Thursday, April 4, 2013

Writing Game: Haiku Riddles, Tanka Summaries

In keeping with the today's haiku theme. Although this exercise is not about writing poetry, per se, you can certainly use it that way, too. I was inspired by a slightly simpler activity in the amazing Games for Writing by Peggy Kaye.

Audience: None, apart from student and teacher.

Purpose: It's a short game, meant for practice and fun. Capture key details of an object or person so that your partner can guess what (or who) it is.

Also good to know: Haiku and Tanka are Japanese poetry forms that are meant to express the essential feeling or image of a season, an emotion, an event. They are very short, and demand concision and accuracy.
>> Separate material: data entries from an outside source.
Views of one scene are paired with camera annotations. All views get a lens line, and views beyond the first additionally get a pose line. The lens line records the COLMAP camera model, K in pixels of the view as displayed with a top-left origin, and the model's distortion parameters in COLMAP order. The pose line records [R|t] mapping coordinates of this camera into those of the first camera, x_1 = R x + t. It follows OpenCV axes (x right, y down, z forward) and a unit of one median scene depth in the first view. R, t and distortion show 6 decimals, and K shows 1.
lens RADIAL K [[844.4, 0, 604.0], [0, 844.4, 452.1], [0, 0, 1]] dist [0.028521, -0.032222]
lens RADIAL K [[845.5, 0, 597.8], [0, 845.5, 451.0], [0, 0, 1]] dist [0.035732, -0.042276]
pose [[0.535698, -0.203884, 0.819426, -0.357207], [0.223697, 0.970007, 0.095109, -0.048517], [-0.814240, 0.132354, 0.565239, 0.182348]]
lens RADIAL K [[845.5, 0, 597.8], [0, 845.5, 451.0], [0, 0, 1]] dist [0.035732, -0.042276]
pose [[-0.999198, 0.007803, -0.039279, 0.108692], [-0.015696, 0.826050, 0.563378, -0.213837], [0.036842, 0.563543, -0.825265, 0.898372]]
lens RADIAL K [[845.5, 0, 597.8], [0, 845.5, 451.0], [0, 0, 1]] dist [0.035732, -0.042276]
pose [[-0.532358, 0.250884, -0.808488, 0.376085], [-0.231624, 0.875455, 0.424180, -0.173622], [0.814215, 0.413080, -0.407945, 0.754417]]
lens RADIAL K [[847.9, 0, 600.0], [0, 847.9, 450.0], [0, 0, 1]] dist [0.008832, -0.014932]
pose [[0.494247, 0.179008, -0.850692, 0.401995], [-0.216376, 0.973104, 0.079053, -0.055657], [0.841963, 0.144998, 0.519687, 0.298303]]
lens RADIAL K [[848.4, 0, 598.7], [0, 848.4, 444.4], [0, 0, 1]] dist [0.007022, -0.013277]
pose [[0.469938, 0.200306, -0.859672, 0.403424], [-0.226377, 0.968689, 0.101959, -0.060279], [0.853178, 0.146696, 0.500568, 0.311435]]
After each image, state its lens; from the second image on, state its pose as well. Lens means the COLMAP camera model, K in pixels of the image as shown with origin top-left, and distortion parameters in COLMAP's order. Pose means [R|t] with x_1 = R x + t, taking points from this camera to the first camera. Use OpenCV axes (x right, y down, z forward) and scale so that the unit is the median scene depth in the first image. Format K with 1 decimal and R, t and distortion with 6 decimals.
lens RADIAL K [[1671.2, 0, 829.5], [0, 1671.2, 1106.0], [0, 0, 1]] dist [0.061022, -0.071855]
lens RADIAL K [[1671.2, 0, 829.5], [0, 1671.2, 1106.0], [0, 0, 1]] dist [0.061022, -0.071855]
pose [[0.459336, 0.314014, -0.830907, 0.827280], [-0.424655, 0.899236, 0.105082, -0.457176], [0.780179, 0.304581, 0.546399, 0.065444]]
Haiku are three lines long, with only seventeen syllables in all:
5 syllables
7 syllables
5 syllables

Tanka give you a little more to work with: 5 lines, 31 syllables:
5 syllables
7 syllables
5 syllables
7 syllables
7 syllables

What I did:
  1. Sold it by calling it a riddle game: Haiku Riddles.
  2. Briefly explained what syllables are (break the word into sections: skate-board. Dis-ney-land. Clap once for each section as you say it. Fro-zen yo-gurt: clap-clap, clap-clap.).
  3. Then I talked about haiku, and we looked at an example. (They are a dime a dozen on the Internet.)
  4. Let's play a game! I'll pick a Star Wars character and I'll make up (and write) a haiku describing the character. You have to guess who I picked.
  5. Great! You got it! Now it's your turn.
  6. And so on for two or three more.

Examples (click here for a couple more):
He is a gangster.
He is based on Tatooine.
A big, stinky slug.

Who wears a Rader stick?
He works for the Republic.
Anikin is his main genral.

  • Tai started out with 5-7-5 words instead of syllables, which was totally okay with me.
  • I did not correct spelling. The point was to get him to think of the salient characteristics of his characters, to write about them, and to have fun.
  • I think it's important to do these together. This makes it a game instead of an assignment.
  • After we had done a couple of these, Tai wanted to do more—a good sign.

  • For an added challenge, you can start with a list of characters and forbid certain words: don't allow green and short for Yoda, for example. 
  • Use this game with household objects, places, famous people, books, movies. For books and movies, it doesn't have to be a summary. The Hobbit could be something like

Bilbo Baggins and 
A lot of dwarves and Gandalf
Goblins, trolls and Wargs*
  • Or do make the game into a summary game. See if you can condense a familiar story down to a haiku or tanka—a fairy tale, a fable? Say that the poem should cover the major ideas, events, or settings in a piece of text. Here's Tai's tanka, using words instead of syllables, about the hardships of the overland passage during the Gold Rush. We brainstormed a few details first, and then he wrote:
The 40-Mile Desert was horrible.
There was tons of dead animals everywhere.
The sun was scorching hot.
There was cholera constantly, deaths were commen
Towns were scarce and food was scarce.

Would he have written a paragraph about the hardships of the overland passage? No way. But he didn't mind writing the tanka. Because I set a limit on the number of words, he thought he was getting away with something. Also, I didn't say the dirty word, “paragraph”.

Questions, comments, or improvements, please.

*Yes, we are total geeks in our family.